Data to use —
=== Begin Enclosure ===

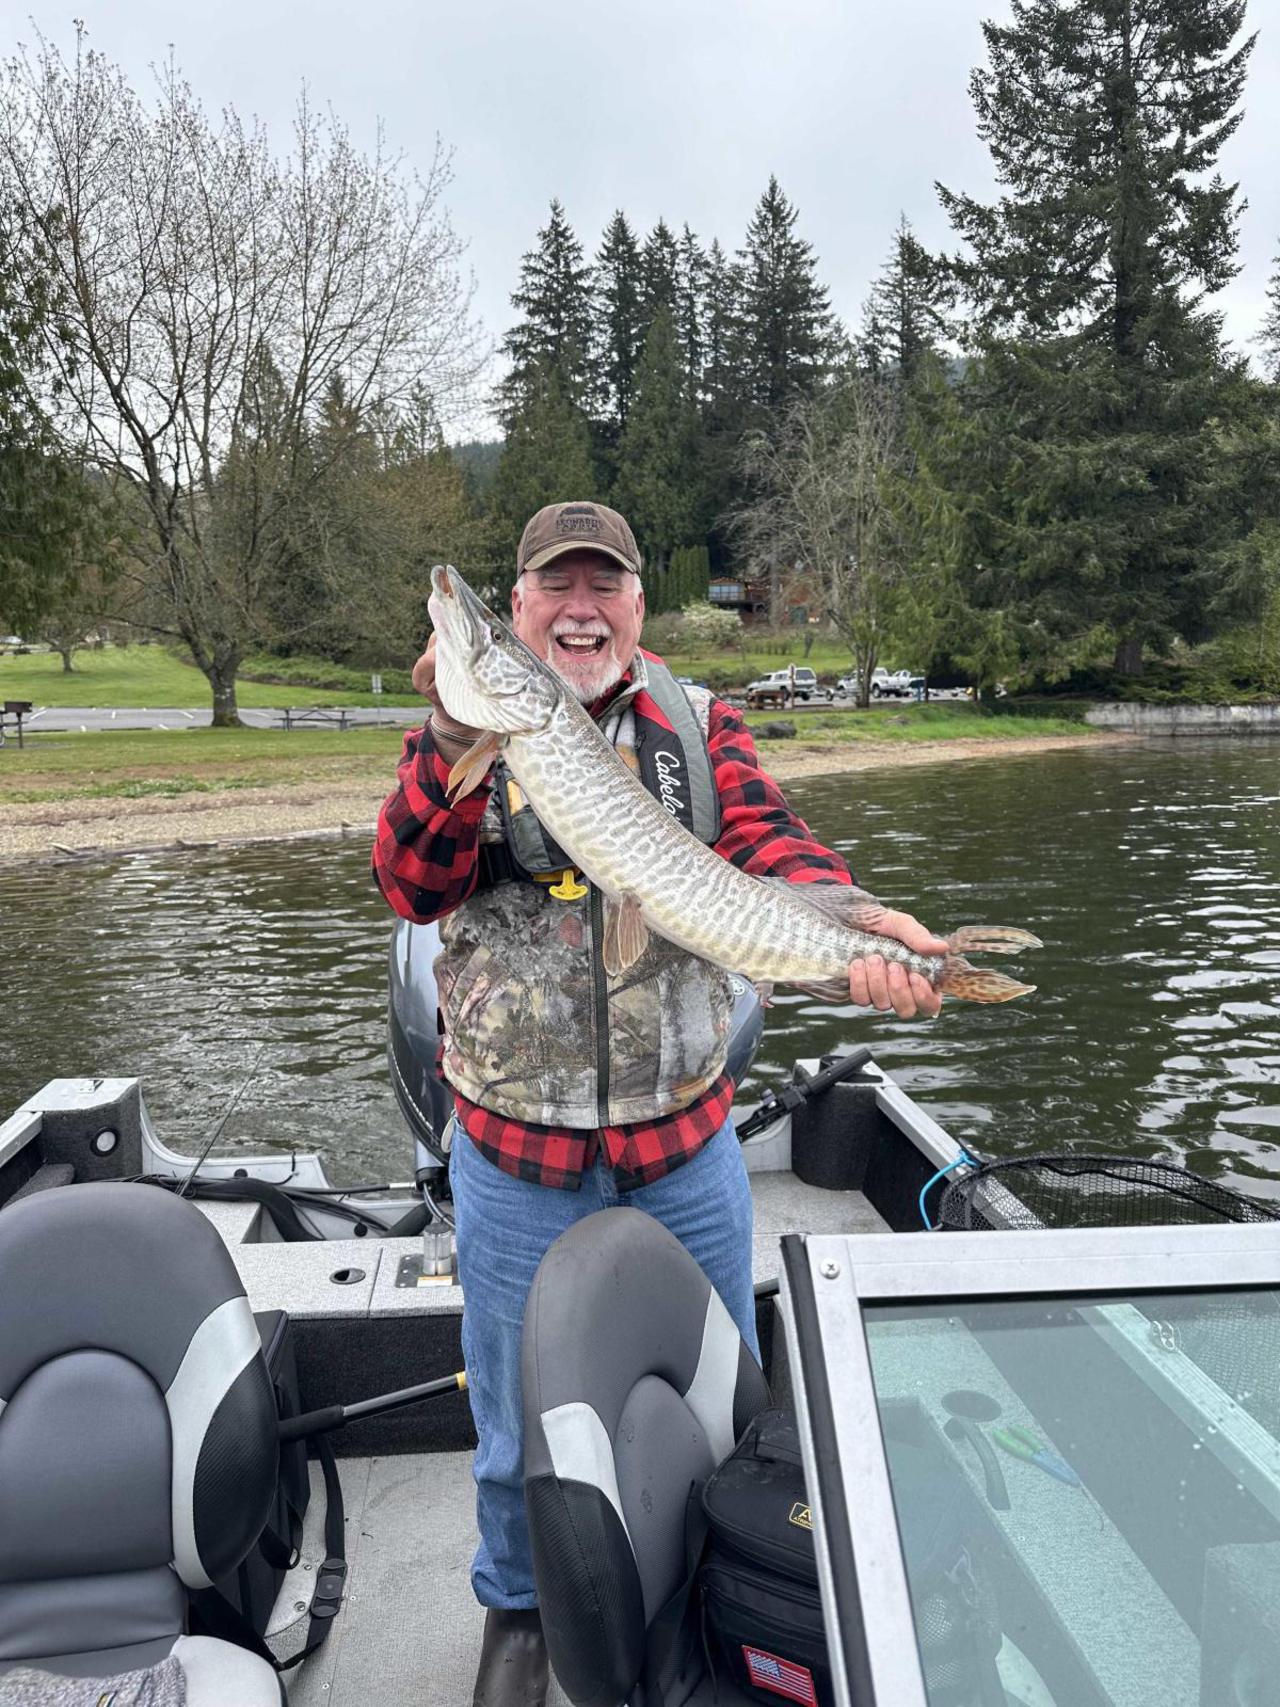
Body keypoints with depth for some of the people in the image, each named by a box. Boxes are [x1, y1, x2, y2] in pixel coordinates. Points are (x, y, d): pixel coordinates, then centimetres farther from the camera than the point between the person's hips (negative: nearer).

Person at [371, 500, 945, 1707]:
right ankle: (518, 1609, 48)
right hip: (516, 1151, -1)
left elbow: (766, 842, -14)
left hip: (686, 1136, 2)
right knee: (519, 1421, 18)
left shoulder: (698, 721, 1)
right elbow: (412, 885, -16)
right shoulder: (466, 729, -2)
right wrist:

=== End Enclosure ===

Reproduce every line of the items above, requests included, omitting the pictures. Multiply each number in the answers (the keypoint pixel coordinates and depth values) by 2.55 and round to whole numbers, with halves rounded up, while keeping the box coordinates in the requests unchanged.

Body keypoints with depth for some of the people in the image, each named by a box. Boxes are [x1, y1, x2, y2] in pixel coordinates. Points are (x, y, d): pixel coordinates, then centimetres farther from the camera than the point between the person's hips (negative: nearer).

Person at [371, 500, 945, 1707]:
right ankle: (1321, 4103, 122)
right hip: (1316, 2935, -3)
left elbow: (1953, 2147, -36)
left hip: (1749, 2897, 5)
right knee: (1323, 3624, 46)
left shoulder: (1780, 1839, 3)
right elbow: (1051, 2257, -41)
right shoulder: (1188, 1859, -5)
right wrist:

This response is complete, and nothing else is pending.